1. BIE isnt required, but there should be an index on the biocache service machine in the usual place (/data/lucence/namematching). This will then be used for taxon resolution.

2. Im surprised this causes an issue. Whitespace in those codes can be an issue.

3. Can you supply more detail ? A NPE would suggest a bug or bad config. The way we index large datasets is to use the offline method of indexing using the "bulk-processor" option in the command line tool.

From: Ala-portal <ala-portal-bounces@lists.gbif.org> on behalf of Marie Elise Lecoq <melecoq@gbif.fr>
Sent: 25 May 2016 03:36
To: ala-portal@lists.gbif.org
Subject: [Ala-portal] [Indexation] Questions

Hi all !

I have few questions about the indexation :

1. It seems that some occurrences are wrongly indexed.

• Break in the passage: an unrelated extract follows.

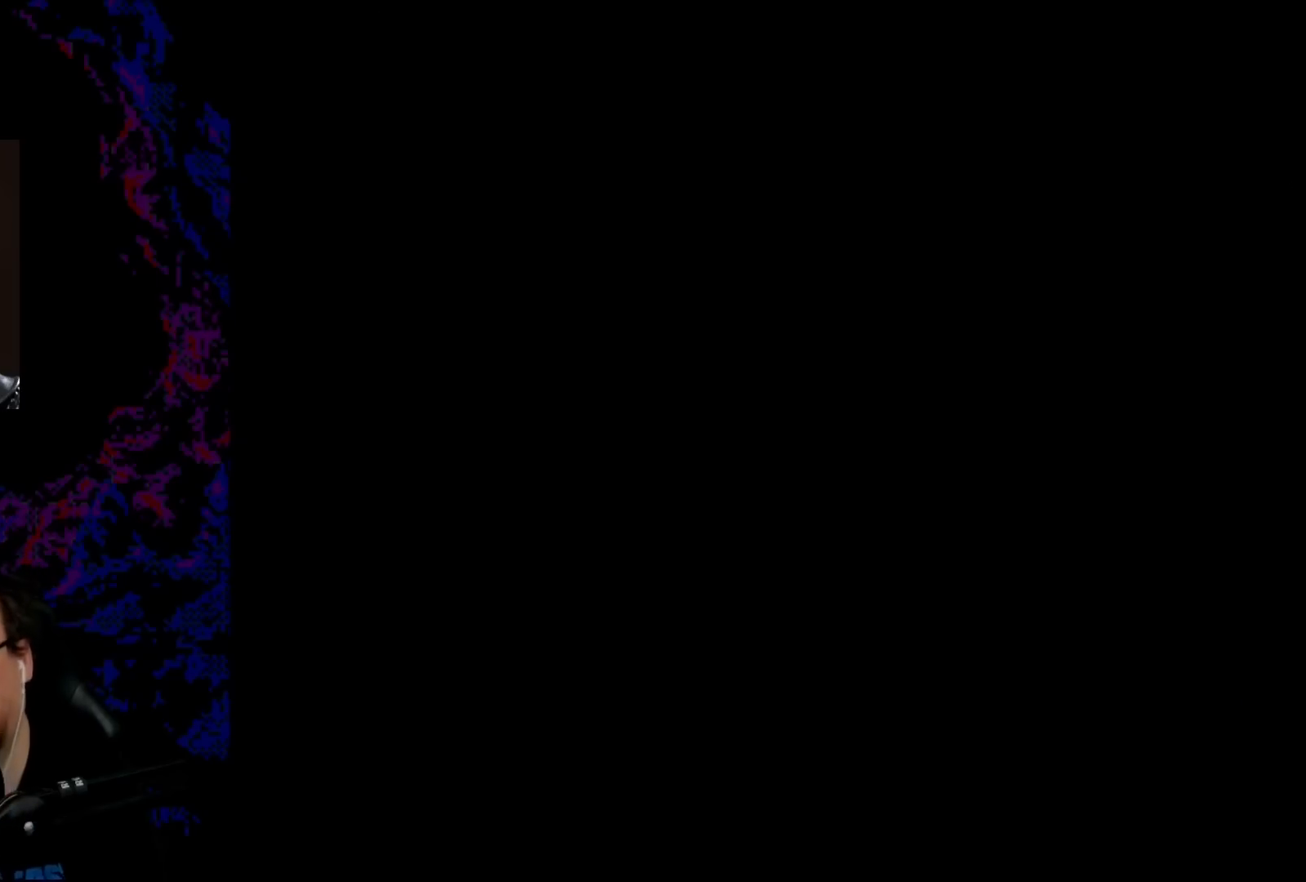
{"buttons": ["B", "Y", "DPAD_RIGHT"], "events": [[417, "DPAD_RIGHT", "down"]]}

For example, if I search "Pica Pica", the three first results will be not relevant (http://recherche.gbif.fr/occurrences/search?taxa=Pica+pica). Do I need to change something on the nameindexer ? I don't have a BIE instance on our system, do I need to install one in order to help ?

2. We have some provider codes with punctuation (e.g. comma, dot ). It's seems that the link between collection, institution and dataresource is not made due to this. It works with accents.

3. I try to index a data resource with more than 20 million occurrences and I have a NullPointerException, it's seems that guid is not found. I can upload data resource with much less data inside so I guess the problem comme from the data resource itself (size ?). Do you have a special way to deal with huge data resource ?

Thanks in advance for your help :-)!

Cheers,

Marie